Ali perto de onde morávamos ficava o Colégio Americano e vizinho havia uma loja de tecidos, que comprávamos tecidos para ternos, para pagar em algumas vezes, cujo proprietário tinha três filhas. Três de nós fizemos amizade com elas e da amizade passamos a namorá-las por alguns meses. Eram moças que estudavam em bons colégios, bonitas e bem educadas. Na casa delas víamos o "Fino da Bossa", em uma TV preto e branco de imagem chuviscada.


Outro lugar que freqüentávamos era um Clube em Camaragibe, na Grande Recife. Nesse local havia bailes aos sábados à noite. Dançávamos e bebíamos até não podermos mais.


Lá para o fim de 1965 fui visitar uns amigos de meus pais que moravam, pelo que me lembro, em Cajueiro. Nessa visita conheci a filha única do casal. Era uma jovem de mais ou menos dezesseis anos. Muito bonita, olhos verdes claros, educada; nunca tinha namorado. Estudava em um colégio de freiras. Decidimos namorar e aos sábados e domingos lá ia eu em um ônibus que demorava a vida toda pra chegar no ponto final de uma rua alta, e a casa dela em uma rua baixa, que eu tinha que descer uma ladeira; tinha que me segurar para não desembestar correndo contra minha vontade.
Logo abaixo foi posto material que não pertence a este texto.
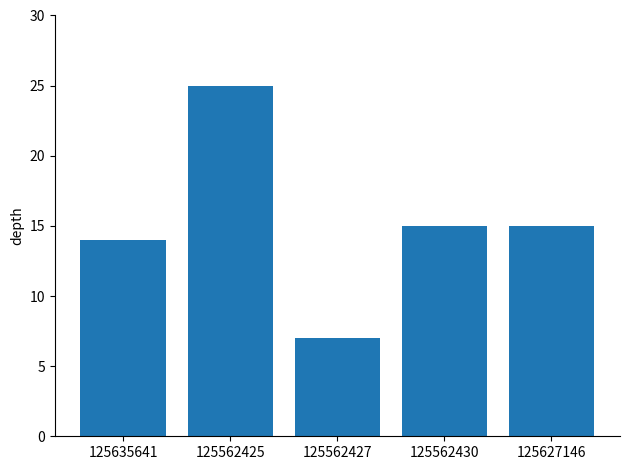

Approximately how many times larger is the value at 125562427 compared to 125635641?

0.5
Certo dia eu passei no colégio dela na hora de saída das alunas. Lá vinha ela de uniforme: blusa branca, saia azul marinho plissada abaixo dos joelhos, sapatos pretos e meias brancas que iam de encontro dos joelhos. Quando ela percebeu que eu estava ali, passou por mim de braço dado com uma colega, com o rosto virado para o lado contrário ao meu, como se nunca tivesse me visto na vida. Eu fiquei furioso mas não disse nada, deixei-a passar. Fiquei chateado, mas aí conclui, após pensar o resto da semana, que ela estava com vergonha de me apresentar à sua colega, talvez por timidez. Perguntei a ela, no encontro seguinte, por que ela não quisera falar comigo naquele dia; ela disse que não tinha me visto. Mentirinhas de adolescentes, pensei.
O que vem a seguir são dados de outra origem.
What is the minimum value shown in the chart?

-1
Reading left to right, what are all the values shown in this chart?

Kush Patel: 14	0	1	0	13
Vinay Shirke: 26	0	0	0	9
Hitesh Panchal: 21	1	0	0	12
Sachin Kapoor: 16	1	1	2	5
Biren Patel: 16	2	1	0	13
Outra ocasião, fui visitar um cliente, passei em frente ao colégio dela, também na hora da saída das alunas. Eu vestia terno e gravata. Lá vem ela em minha direção, largou as colegas, correu para me abraçar, como uma criança que corre para abraçar o pai. Nos abraçamos e nos beijamos fortemente, como se fizesse muito tempo que não nos encontrávamos e caminhamos por um bom tempo abraçados. Ela tinha esses momentos de alto e baixo humores, era uma menina!

Eu estava sem dinheiro, ganhava pouco e já pensava em voltar para Paraíba, e com os planos de vir pra onde hoje estou, há mais de meio século, em São Paulo.
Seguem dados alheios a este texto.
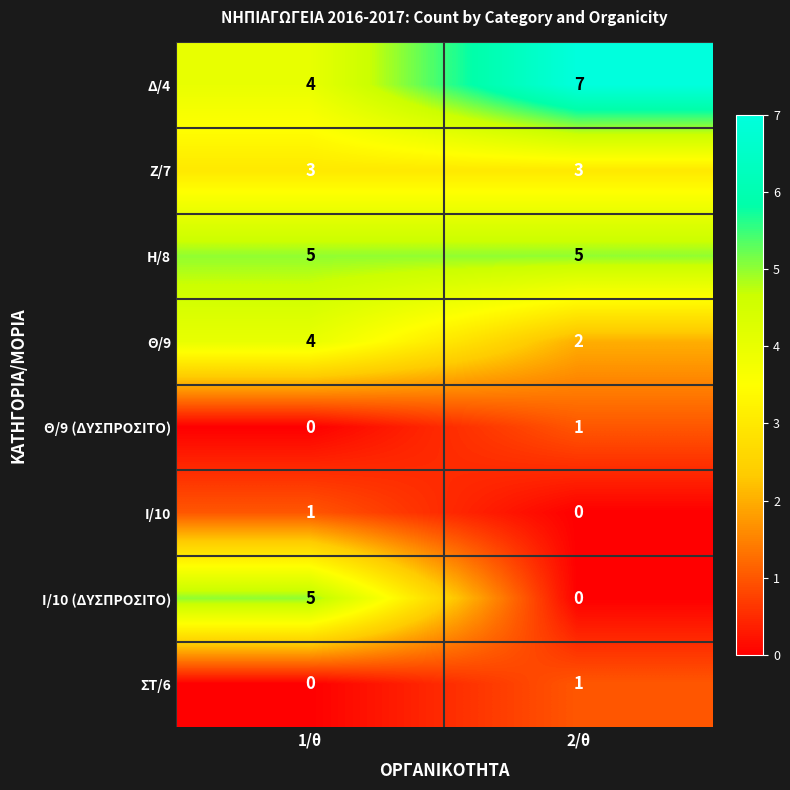

The Η/8 series shows 5 at 2/θ. True or false?

True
Decidi pedir dinheiro emprestado ao pai da menina; (todavia, antes conversara com ela), para pagar com as comissões que eu receberia no mês seguinte, e ele prontamente me emprestou. Em pouco tempo o namoro acabou, não recebi as comissões conforme planejara, as vendas foram fracas. Voltei para Paraíba de trem, sem dinheiro. Minha intenção era fazer o pagamento da dívida quando recomeçasse a vida em São Paulo. Nesse ínterim, o pai da menina encontrou meu pai (meu pai o conhecia de longa data), e contara a história do empréstimo; meu pai ficou surpreso, mas saldou minha dívida. Meu pai sempre me lembrava desse assunto, lá pela quarta vez eu disse "pai, o senhor já falou tanto disto, quer que eu lhe pague, é isto?" Era certo que eu teria que pagar para o meu pai, porém ele não quis receber; talvez fosse uma forma que encontrava para dizer que me ajudara; também ele nunca mais falou nisso, nem eu. Foi um ato impensado e irresponsável, serviu-me de lição.